▶ _Excerpted passage_

3 years ago | 2 min read

In the face of global pandemic, major fashion brands have initiated sweeping order cancellations — abandoning the factories who produce for them with devastating human consequences.

But there’s another question that needs to be asked: where will the clothes from canceled orders end up?

As a former Cambodian garment factory manager, it’s my reasonably informed hunch that the canceled orders will either go to landfill or be incinerated.

Because we’re not talking about cancellation of future orders, for which raw materials have yet to be purchased and peoples’ time yet to be paid. We’re talking about canceled orders for which the goods have already been created — financed by the factory.

The goods will remain in their country of origin. If a brand cancels an order, they certainly won’t pay to ship them to their intended destination. And neither will the factory.

The garments are probably branded. It doesn’t matter if branding takes the form of a big bold front-and-center print or is just a small sewn-in label that could hypothetically be removed.

A factory can’t approach H&M to buy garments it produced for Zara. Selling the products to other major buyers is off the table.

What about selling the goods locally? Here too the fact that the clothes are branded is problematic. If brands caught wind that products with their name on them were for sale in unofficial outlets, a factory would be risking its relationship with the brand, and future orders.

Plus, many factories are ISO9001 certified. ISO9001 certification is about quality control systems, where the definition of quality stems from customer requirements.

The customer is the brand, and from the brand’s point of view, having branded products for sale in unofficial outlets is not a quality service. Part of accreditation is being able to prove what we do with extra branded material — like quality defects, offcuts, or overstock.

▶ _Work task_
Continue the piece on canceled garment orders from the point where it ends.

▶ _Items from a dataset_

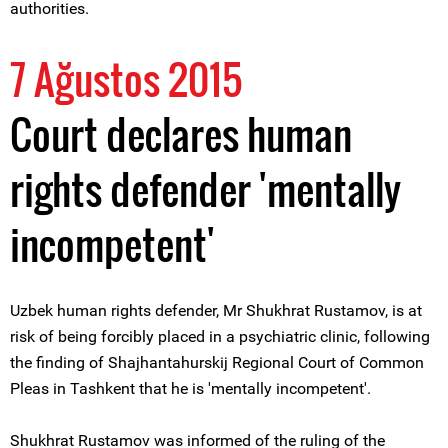
authorities.
7 Ağustos 2015
Court declares human
rights defender 'mentally
incompetent'
Uzbek human rights defender, Mr Shukhrat Rustamov, is at
risk of being forcibly placed in a psychiatric clinic, following
the finding of Shajhantahurskij Regional Court of Common
Pleas in Tashkent that he is 'mentally incompetent'.
Shukhrat Rustamov was informed of the ruling of the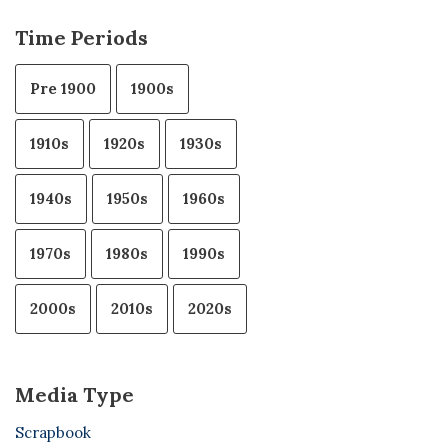
Time Periods
Pre 1900
1900s
1910s
1920s
1930s
1940s
1950s
1960s
1970s
1980s
1990s
2000s
2010s
2020s
Media Type
Scrapbook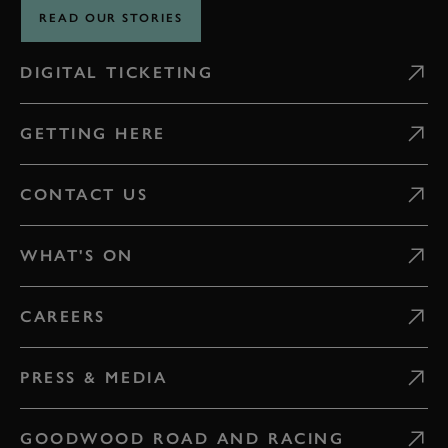
READ OUR STORIES
DIGITAL TICKETING
GETTING HERE
CONTACT US
WHAT'S ON
CAREERS
PRESS & MEDIA
GOODWOOD ROAD AND RACING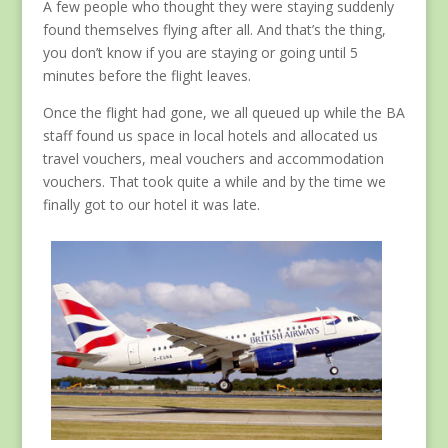
A few people who thought they were staying suddenly
found themselves flying after all. And that’s the thing,
you don’t know if you are staying or going until 5
minutes before the flight leaves.
Once the flight had gone, we all queued up while the BA
staff found us space in local hotels and allocated us
travel vouchers, meal vouchers and accommodation
vouchers. That took quite a while and by the time we
finally got to our hotel it was late.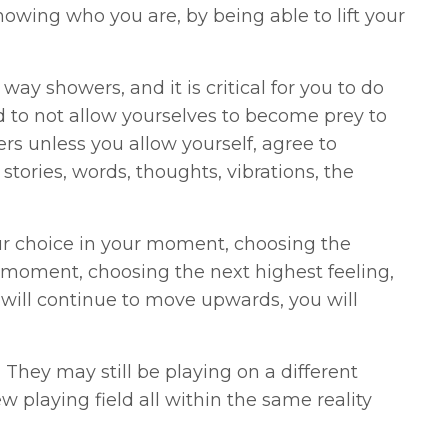
nowing who you are, by being able to lift your
way showers, and it is critical for you to do
d to not allow yourselves to become prey to
thers unless you allow yourself, agree to
stories, words, thoughts, vibrations, the
ur choice in your moment, choosing the
 moment, choosing the next highest feeling,
 will continue to move upwards, you will
hey may still be playing on a different
w playing field all within the same reality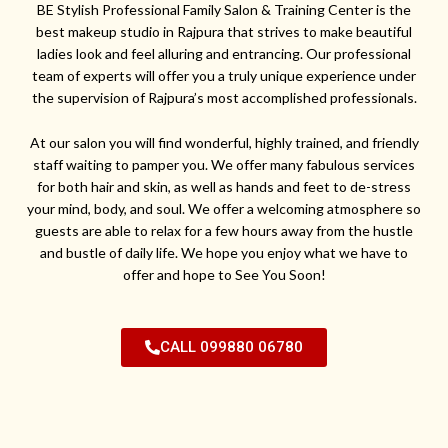
BE Stylish Professional Family Salon & Training Center is the
best makeup studio in Rajpura that strives to make beautiful
ladies look and feel alluring and entrancing. Our professional
team of experts will offer you a truly unique experience under
the supervision of Rajpura’s most accomplished professionals.
At our salon you will find wonderful, highly trained, and friendly
staff waiting to pamper you. We offer many fabulous services
for both hair and skin, as well as hands and feet to de-stress
your mind, body, and soul. We offer a welcoming atmosphere so
guests are able to relax for a few hours away from the hustle
and bustle of daily life. We hope you enjoy what we have to
offer and hope to See You Soon!
CALL 099880 06780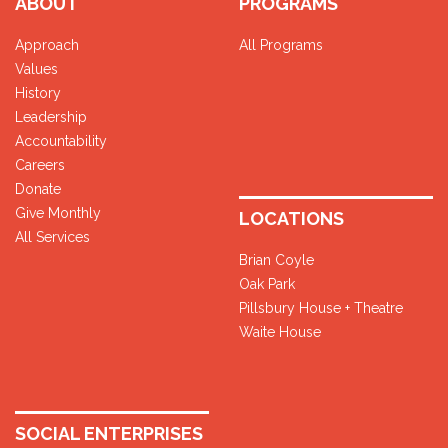
ABOUT
PROGRAMS
Approach
All Programs
Values
History
Leadership
Accountability
Careers
Donate
Give Monthly
LOCATIONS
All Services
Brian Coyle
Oak Park
Pillsbury House + Theatre
Waite House
SOCIAL ENTERPRISES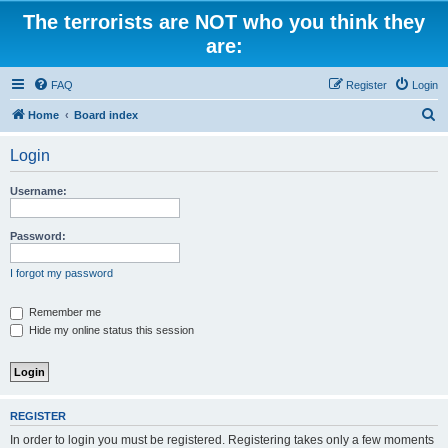
The terrorists are NOT who you think they
are:
FAQ
Register
Login
S
Home
Board index
e
Login
a
r
Username:
c
h
Password:
I forgot my password
Remember me
Hide my online status this session
REGISTER
In order to login you must be registered. Registering takes only a few moments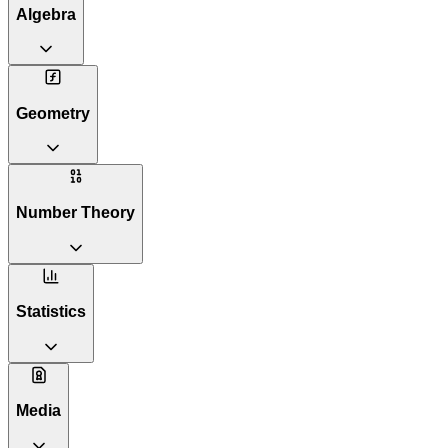
Algebra
Geometry
Number Theory
Statistics
Media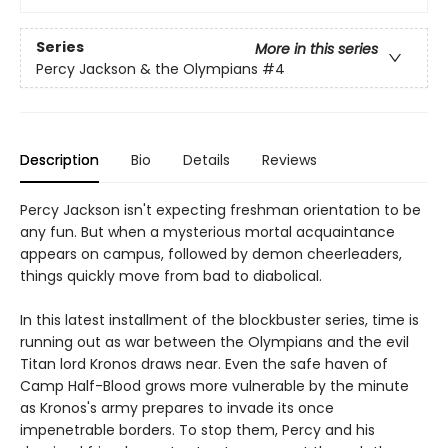
Series
More in this series
Percy Jackson & the Olympians
#4
Description
Bio
Details
Reviews
Percy Jackson isn't expecting freshman orientation to be
any fun. But when a mysterious mortal acquaintance
appears on campus, followed by demon cheerleaders,
things quickly move from bad to diabolical.
In this latest installment of the blockbuster series, time is
running out as war between the Olympians and the evil
Titan lord Kronos draws near. Even the safe haven of
Camp Half-Blood grows more vulnerable by the minute
as Kronos's army prepares to invade its once
impenetrable borders. To stop them, Percy and his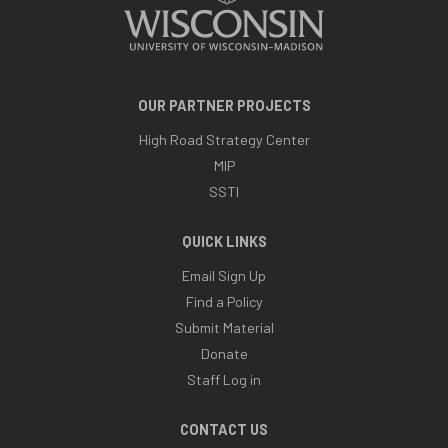
OUR PARTNER PROJECTS
High Road Strategy Center
MIP
SSTI
QUICK LINKS
Email Sign Up
Find a Policy
Submit Material
Donate
Staff Log in
CONTACT US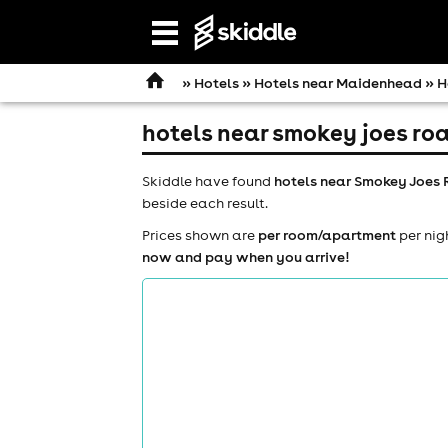
Open
navigation
»
Hotels
»
Hotels near Maidenhead
» H
hotels near smokey joes ro
Skiddle have found
hotels near Smokey Joes
beside each result.
Prices shown are
per room/apartment
per nig
now and pay when you arrive!
comedy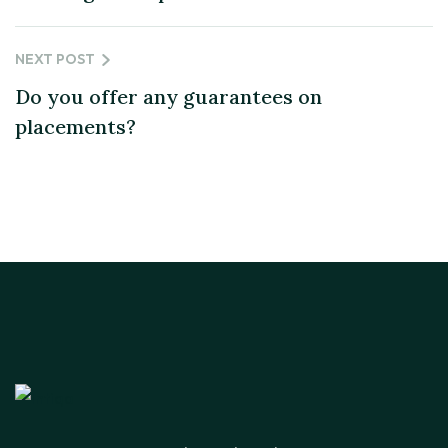
NEXT POST
Do you offer any guarantees on
placements?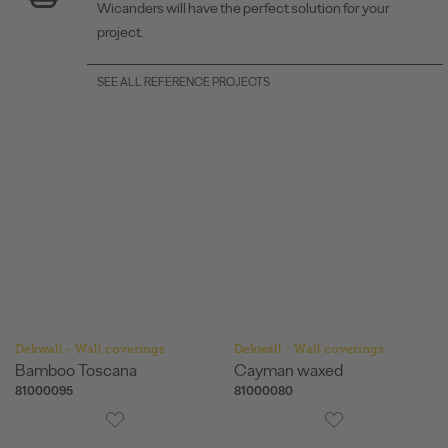
Wicanders will have the perfect solution for your
project.
SEE ALL REFERENCE PROJECTS
Dekwall - Wall coverings
Dekwall - Wall coverings
Bamboo Toscana
Cayman waxed
81000095
81000080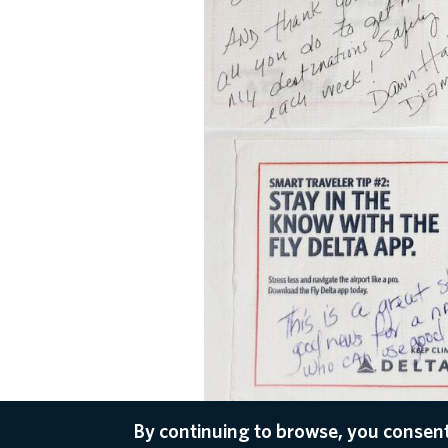
By continuing to browse, you consent
Dec 16, 2020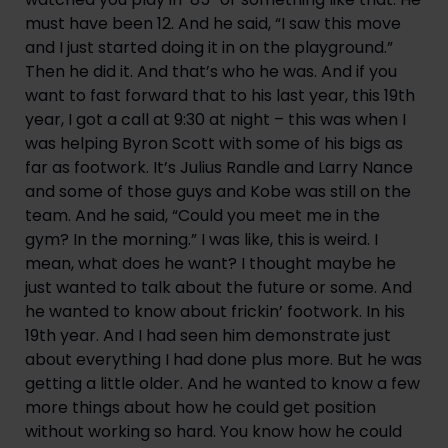
must have been 12. And he said, “I saw this move 
and I just started doing it in on the playground.” 
Then he did it. And that’s who he was. And if you 
want to fast forward that to his last year, this 19th 
year, I got a call at 9:30 at night – this was when I 
was helping Byron Scott with some of his bigs as 
far as footwork. It’s Julius Randle and Larry Nance 
and some of those guys and Kobe was still on the 
team. And he said, “Could you meet me in the 
gym? In the morning.” I was like, this is weird. I 
mean, what does he want? I thought maybe he 
just wanted to talk about the future or some. And 
he wanted to know about frickin’ footwork. In his 
19th year. And I had seen him demonstrate just 
about everything I had done plus more. But he was 
getting a little older. And he wanted to know a few 
more things about how he could get position 
without working so hard. You know how he could 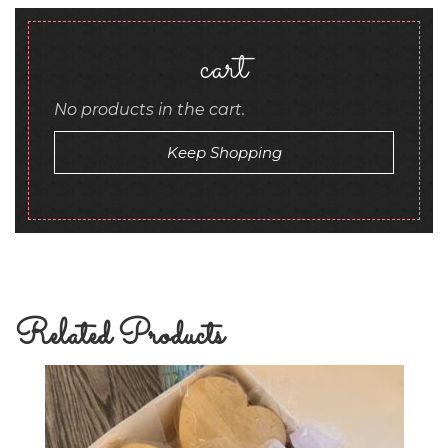
cart
No products in the cart.
Keep Shopping
Related Products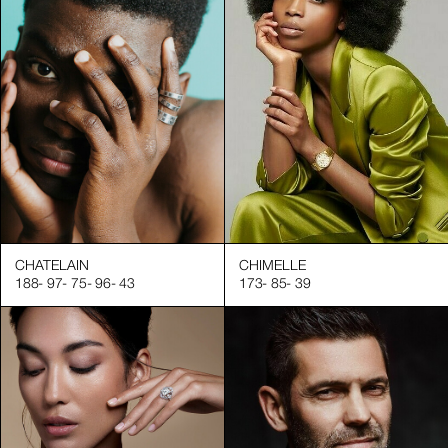
CHATELAIN
CHIMELLE
188
-
97
-
75
-
96
-
43
173
-
85
-
39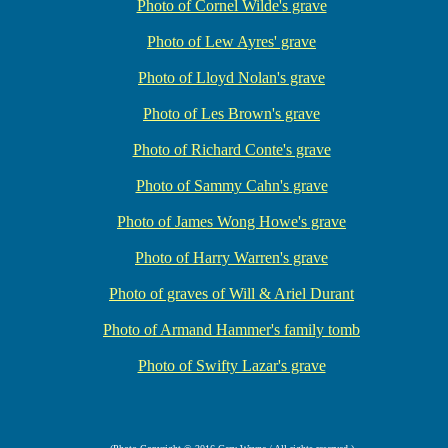
Photo of Cornel Wilde's grave
Photo of Lew Ayres' grave
Photo of Lloyd Nolan's grave
Photo of Les Brown's grave
Photo of Richard Conte's grave
Photo of Sammy Cahn's grave
Photo of James Wong Howe's grave
Photo of Harry Warren's grave
Photo of graves of Will & Ariel Durant
Photo of Armand Hammer's family tomb
Photo of Swifty Lazar's grave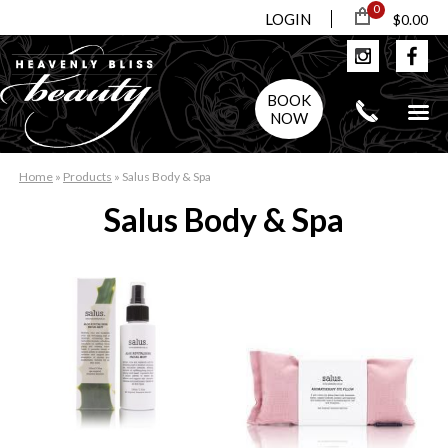
0
LOGIN
$0.00
BOOK
NOW
Home
»
Products
»
Salus Body & Spa
Salus Body & Spa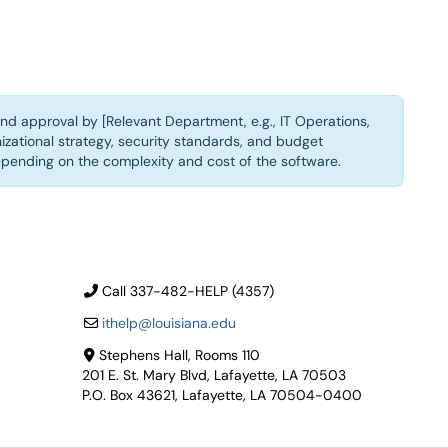
nd approval by [Relevant Department, e.g., IT Operations,
izational strategy, security standards, and budget
epending on the complexity and cost of the software.
Call 337-482-HELP (4357)
ithelp@louisiana.edu
Stephens Hall, Rooms 110
201 E. St. Mary Blvd, Lafayette, LA 70503
P.O. Box 43621, Lafayette, LA 70504-0400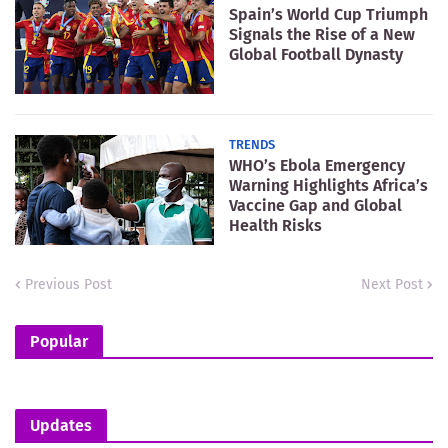
Spain’s World Cup Triumph
Signals the Rise of a New
Global Football Dynasty
TRENDS
WHO’s Ebola Emergency
Warning Highlights Africa’s
Vaccine Gap and Global
Health Risks
Previous Post
Next Post
Popular
Updates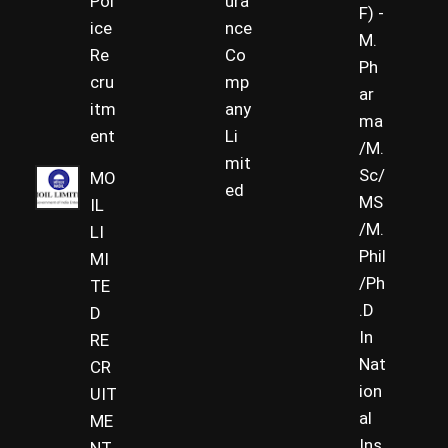
Pol
ura
F) -
ice
nce
M.
Re
Co
Ph
cru
mp
ar
itm
any
ma
ent
Li
/M.
mit
Sc/
MO
ed
MS
IL
/M.
LI
Phil
MI
/Ph
TE
.D
D
In
RE
Nat
CR
ion
UIT
al
ME
Ins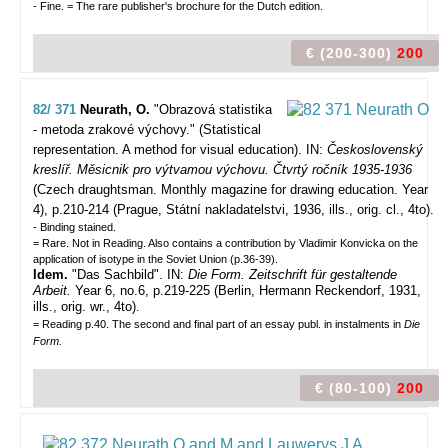
- Fine. = The rare publisher's brochure for the Dutch edition.
€ (200-300)
200
82/ 371
Neurath, O.
"Obrazová statistika
- metoda zrakové výchovy." (Statistical
representation. A method for visual education).
IN:
Československý
kreslíř. Měsicnik pro výtvamou výchovu. Čtvrtý ročník 1935-1936
(Czech draughtsman. Monthly magazine for drawing education. Year
4), p.210-214 (Prague, Státní nakladatelstvi, 1936, ills., orig. cl., 4to).
- Binding stained.
= Rare. Not in Reading. Also contains a contribution by Vladimir Konvicka on the
application of isotype in the Soviet Union (p.36-39).
Idem.
"Das Sachbild". IN:
Die Form. Zeitschrift für gestaltende
Arbeit.
Year 6, no.6, p.219-225 (Berlin, Hermann Reckendorf, 1931,
ills., orig. wr., 4to).
= Reading p.40. The second and final part of an essay publ. in instalments in
Die
Form.
€ (80-100)
200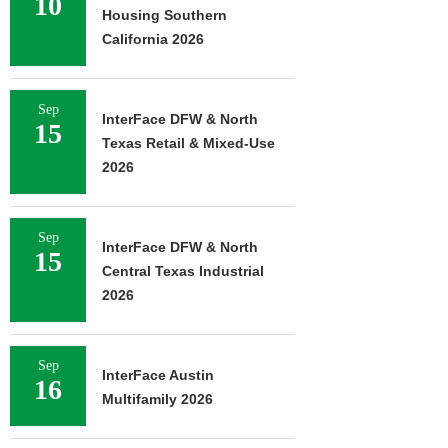
10
Housing Southern
California 2026
Sep
InterFace DFW & North
15
Texas Retail & Mixed-Use
2026
Sep
InterFace DFW & North
15
Central Texas Industrial
2026
Sep
InterFace Austin
16
Multifamily 2026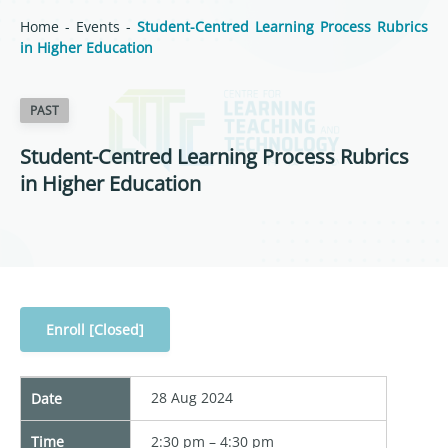
Home
-
Events
-
Student-Centred Learning Process Rubrics
in Higher Education
PAST
Student-Centred Learning Process Rubrics
in Higher Education
Enroll [Closed]
28 Aug 2024
Date
Time
2:30 pm – 4:30 pm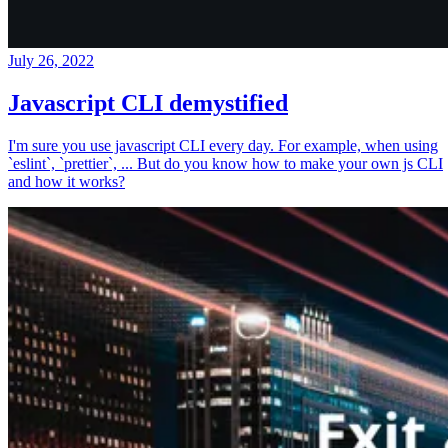
July 26, 2022
Javascript CLI demystified
I'm sure you use javascript CLI every day. For example, when using
`eslint`, `prettier`, ... But do you know how to make your own js CLI
and how it works?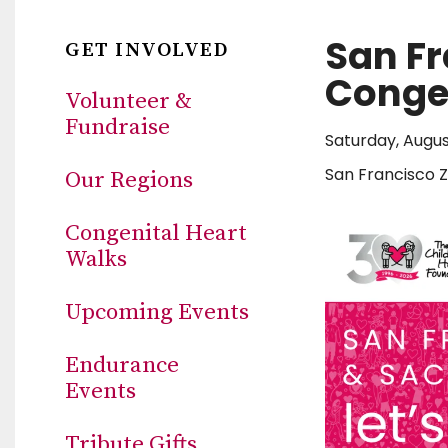
San F
GET INVOLVED
Congen
Volunteer &
Fundraise
Saturday, Augus
San Francisco 
Our Regions
Congenital Heart
Walks
Upcoming Events
Endurance
Events
Tribute Gifts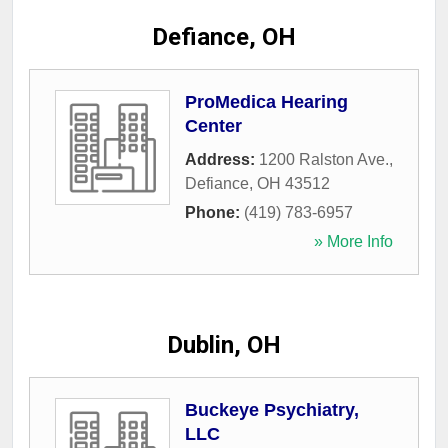
Defiance, OH
ProMedica Hearing
Center
Address:
1200 Ralston Ave.
,
Defiance
,
OH
43512
Phone:
(419) 783-6957
» More Info
Dublin, OH
Buckeye Psychiatry,
LLC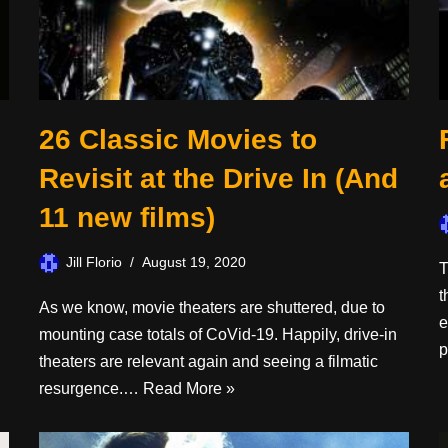
26 Classic Movies to
Revisit at the Drive In (And
11 new films)
Jill Florio
August 19, 2020
n
T
t
As we know, movie theaters are shuttered, due to
e
mounting case totals of CoVid-19. Happily, drive-in
p
theaters are relevant again and seeing a filmatic
resurgence.…
Read More »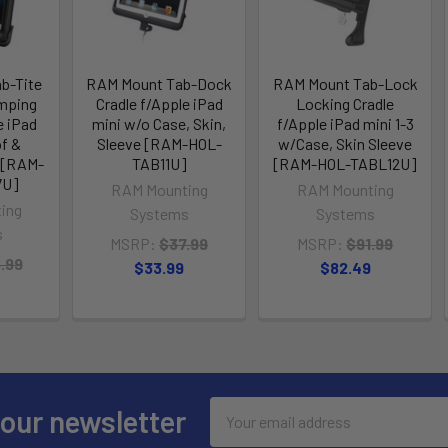
b-Tite
RAM Mount Tab-Dock
RAM Mount Tab-Lock
amping
Cradle f/Apple iPad
Locking Cradle
e iPad
mini w/o Case, Skin,
f/Apple iPad mini 1-3
f &
Sleeve [RAM-HOL-
w/Case, Skin Sleeve
 [RAM-
TAB11U]
[RAM-HOL-TABL12U]
7U]
RAM Mounting
RAM Mounting
ing
Systems
Systems
s
MSRP:
$37.99
MSRP:
$91.99
.99
$33.99
$82.49
Email
 our newsletter
Address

▶ _Task result_
A roster of auditors will inspect our paper trail. How many kilos of products did we produce? Can we demonstrate that the number of products exported makes sense relative to this?

Does the discrepancy match to our inventory records and defect rates? This data will be cross checked against the number of kilos cleared by a waste management company. We’ll need to show receipts.

This extends to branded raw materials that have been purchased by the factory but haven’t yet been used for production.

For example, a factory might have purchased extra rolls of fabric needed to produce a given brand’s collection in advance. If a product sells well, the factory must be prepared to produce a repeat order quickly because leads times are short.

In other words: the factory must pay to destroy the goods and raw materials that they own and paid for while the environment absorbs even more waste from an already offensive industry. Meanwhile, brands are letting themselves off the hook: Covid-19 is a force majeure — an unforeseeable and unpredictable event which absolves them of liability.

Anyone who wears clothes is part of the fashion supply chain. Demand to know how brands intend to deal with the extra waste their cancellations have created.

If most brands aren’t going to take responsibility for the human impact of their cancellations, at the very least they should lead on solutions for minimizing the extra waste it creates.